On ne prétendra pas résumer ici tout l’ouvrage de G. Bonnet, mais on notera que dans son parcours sur la nature, l’organisation et l’action des idéaux, il insiste encore sur la dimension affective des processus d’idéalisation, sur leur ancrage dans le moi et sur la nécessaire présence d’un tiers qui ait été l’initiateur de plaisirs sexuels précoces pour lesquels l’idéal se fera promesse de retrouvailles. La puissance des premiers émois incestueux est ainsi convoquée comme décisive dans ce qu’il adviendra ensuite de la formation et de la poursuite des idéaux.
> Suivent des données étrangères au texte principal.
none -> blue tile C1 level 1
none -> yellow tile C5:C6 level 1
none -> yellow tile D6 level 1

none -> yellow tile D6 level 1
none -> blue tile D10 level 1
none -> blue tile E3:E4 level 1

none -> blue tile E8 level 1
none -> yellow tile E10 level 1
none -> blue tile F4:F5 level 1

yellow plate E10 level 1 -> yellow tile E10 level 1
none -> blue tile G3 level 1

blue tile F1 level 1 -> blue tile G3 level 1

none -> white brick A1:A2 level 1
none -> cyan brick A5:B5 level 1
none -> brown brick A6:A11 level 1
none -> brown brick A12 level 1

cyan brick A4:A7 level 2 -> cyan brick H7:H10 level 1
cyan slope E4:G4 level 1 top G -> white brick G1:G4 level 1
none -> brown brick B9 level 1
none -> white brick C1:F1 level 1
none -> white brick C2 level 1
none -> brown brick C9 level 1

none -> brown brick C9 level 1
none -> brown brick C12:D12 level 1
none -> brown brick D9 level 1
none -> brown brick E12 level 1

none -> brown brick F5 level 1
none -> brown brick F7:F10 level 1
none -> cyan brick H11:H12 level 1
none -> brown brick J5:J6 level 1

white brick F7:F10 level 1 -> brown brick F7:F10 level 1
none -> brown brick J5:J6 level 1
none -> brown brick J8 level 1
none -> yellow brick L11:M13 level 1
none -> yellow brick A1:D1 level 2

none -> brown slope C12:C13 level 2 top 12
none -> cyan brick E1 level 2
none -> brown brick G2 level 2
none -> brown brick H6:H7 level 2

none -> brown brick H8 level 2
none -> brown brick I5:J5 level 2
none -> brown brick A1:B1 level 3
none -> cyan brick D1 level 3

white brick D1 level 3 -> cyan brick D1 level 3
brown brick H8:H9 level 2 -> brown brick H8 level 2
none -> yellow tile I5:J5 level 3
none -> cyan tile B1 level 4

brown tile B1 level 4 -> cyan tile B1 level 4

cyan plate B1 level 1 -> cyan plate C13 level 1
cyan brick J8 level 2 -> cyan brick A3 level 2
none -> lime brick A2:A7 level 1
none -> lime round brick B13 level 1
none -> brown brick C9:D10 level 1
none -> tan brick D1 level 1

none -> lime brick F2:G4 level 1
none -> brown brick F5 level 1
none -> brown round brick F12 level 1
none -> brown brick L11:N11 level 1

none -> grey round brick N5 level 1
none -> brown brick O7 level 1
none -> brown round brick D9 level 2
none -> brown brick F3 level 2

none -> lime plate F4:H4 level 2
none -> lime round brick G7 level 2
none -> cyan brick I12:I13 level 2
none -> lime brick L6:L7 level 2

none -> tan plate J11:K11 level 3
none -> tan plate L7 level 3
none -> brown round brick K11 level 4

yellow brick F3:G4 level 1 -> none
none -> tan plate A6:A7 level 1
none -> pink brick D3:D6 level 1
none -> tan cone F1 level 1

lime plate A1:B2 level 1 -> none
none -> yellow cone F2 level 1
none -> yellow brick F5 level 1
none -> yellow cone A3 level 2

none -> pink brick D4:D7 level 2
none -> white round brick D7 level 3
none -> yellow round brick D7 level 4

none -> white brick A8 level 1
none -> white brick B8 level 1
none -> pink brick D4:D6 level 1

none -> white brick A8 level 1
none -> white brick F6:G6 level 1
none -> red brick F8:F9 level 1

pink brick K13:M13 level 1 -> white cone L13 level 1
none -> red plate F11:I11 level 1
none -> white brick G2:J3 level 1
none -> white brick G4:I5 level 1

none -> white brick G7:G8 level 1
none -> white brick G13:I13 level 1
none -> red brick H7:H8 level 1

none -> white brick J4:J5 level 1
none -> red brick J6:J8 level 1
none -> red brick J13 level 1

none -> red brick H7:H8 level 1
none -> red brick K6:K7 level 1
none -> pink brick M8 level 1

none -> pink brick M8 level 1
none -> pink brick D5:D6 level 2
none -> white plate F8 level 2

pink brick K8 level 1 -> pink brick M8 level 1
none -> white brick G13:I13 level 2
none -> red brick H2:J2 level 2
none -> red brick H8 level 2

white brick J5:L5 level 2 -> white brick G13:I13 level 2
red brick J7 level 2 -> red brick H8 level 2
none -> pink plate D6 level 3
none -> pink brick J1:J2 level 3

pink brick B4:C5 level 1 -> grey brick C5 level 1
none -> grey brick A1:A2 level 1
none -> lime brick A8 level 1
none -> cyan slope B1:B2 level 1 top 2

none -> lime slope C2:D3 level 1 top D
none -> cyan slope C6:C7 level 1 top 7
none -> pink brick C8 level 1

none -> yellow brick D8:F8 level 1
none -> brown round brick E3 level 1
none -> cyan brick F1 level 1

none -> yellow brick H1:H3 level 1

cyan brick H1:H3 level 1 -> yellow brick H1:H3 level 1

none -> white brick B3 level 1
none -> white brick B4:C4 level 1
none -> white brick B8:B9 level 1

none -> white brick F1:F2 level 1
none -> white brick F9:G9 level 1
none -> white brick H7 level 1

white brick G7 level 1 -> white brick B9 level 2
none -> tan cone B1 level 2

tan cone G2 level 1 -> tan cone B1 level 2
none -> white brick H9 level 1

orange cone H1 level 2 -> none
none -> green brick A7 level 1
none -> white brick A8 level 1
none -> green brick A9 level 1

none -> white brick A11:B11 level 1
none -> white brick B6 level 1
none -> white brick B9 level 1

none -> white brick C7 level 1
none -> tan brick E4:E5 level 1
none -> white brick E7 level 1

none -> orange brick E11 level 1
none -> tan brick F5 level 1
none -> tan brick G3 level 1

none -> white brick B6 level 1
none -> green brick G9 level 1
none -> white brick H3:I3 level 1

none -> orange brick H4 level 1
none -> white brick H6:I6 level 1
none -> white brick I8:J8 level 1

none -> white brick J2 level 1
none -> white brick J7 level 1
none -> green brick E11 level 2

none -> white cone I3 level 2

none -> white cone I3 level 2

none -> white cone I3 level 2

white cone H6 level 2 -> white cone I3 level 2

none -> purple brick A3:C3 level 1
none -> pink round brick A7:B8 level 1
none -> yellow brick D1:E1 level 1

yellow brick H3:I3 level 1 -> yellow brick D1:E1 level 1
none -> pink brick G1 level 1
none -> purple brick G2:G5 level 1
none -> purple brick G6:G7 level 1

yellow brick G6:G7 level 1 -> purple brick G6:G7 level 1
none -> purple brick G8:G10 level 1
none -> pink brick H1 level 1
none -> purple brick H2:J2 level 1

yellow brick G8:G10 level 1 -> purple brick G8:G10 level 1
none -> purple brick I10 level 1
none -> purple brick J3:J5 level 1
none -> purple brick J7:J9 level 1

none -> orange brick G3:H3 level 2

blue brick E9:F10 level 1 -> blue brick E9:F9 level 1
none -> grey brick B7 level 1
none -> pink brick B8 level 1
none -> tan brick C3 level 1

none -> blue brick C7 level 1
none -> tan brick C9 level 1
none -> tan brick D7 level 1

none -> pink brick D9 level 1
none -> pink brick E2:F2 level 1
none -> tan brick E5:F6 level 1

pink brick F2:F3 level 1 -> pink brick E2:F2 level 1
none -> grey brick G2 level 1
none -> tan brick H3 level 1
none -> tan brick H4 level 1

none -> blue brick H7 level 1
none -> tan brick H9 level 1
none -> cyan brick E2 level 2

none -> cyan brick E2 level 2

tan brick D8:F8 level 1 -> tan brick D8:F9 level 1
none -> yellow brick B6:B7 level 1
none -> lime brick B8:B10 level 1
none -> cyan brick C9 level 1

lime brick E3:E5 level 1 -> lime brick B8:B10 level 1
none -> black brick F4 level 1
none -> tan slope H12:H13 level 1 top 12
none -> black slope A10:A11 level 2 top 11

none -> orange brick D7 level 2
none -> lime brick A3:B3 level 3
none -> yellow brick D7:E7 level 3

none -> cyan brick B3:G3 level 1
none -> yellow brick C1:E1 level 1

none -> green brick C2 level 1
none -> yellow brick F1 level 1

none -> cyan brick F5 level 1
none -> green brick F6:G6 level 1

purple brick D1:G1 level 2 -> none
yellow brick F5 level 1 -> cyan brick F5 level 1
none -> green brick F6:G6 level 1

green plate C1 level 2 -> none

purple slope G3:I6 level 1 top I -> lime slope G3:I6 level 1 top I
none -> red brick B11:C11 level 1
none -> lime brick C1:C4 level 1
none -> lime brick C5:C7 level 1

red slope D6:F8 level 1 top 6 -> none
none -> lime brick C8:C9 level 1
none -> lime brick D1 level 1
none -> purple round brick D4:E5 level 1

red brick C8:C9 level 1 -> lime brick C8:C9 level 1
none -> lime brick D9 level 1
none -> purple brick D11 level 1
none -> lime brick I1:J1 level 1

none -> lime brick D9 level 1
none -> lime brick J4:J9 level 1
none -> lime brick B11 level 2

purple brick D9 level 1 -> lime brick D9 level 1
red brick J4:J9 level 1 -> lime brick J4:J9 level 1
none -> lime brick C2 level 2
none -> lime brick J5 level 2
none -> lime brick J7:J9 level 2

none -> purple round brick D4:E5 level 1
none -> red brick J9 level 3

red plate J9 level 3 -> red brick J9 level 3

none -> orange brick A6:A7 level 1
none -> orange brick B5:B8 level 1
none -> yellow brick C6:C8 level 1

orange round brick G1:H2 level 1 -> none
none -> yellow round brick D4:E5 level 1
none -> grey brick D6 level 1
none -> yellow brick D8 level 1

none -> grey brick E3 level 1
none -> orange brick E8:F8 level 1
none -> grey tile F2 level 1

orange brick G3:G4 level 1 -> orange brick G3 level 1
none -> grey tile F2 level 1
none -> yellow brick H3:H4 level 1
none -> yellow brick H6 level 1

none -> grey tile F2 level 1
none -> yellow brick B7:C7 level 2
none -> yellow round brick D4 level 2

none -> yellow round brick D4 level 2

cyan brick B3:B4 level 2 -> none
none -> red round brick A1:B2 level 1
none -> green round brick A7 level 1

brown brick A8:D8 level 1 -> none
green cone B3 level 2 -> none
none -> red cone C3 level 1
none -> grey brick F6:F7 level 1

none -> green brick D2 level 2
Il y a quelque chose du lonesome cowboy chez Gérard Bonnet qui ne se présente pas en polémiste mondain mais en homme de parole et de conviction qui aime donner à penser. À charge pour le lecteur, de s’inspirer de ses écrits qui ne font jamais l’impasse sur la complexité d’une question et d’y trouver matière à nourrir sa propre réflexion et à poursuivre son travail.

José Morel Cinq-Mars

  • 1.

    Et même qu’il a inventé un lieu pour ça, un lieu qui depuis un quart de siècle présente une psychanalyse vivante et toujours en recherche : l’EPCI. Y viennent enseigner et s’instruire ceux qui croient que, si la psychanalyse se connaît par l’expérience du divan, elle peut néanmoins s’approcher par la raison et par la réflexion.

  • 2.

    Voir par exemple ce qu’écrivait Freud à James Putman en 1915 « Je me considère toujours comme un homme hautement moral, qui peut souscrire à l’excellente maxime de Th . Vischer : « ce qui est moral est toujours évident en soi. ».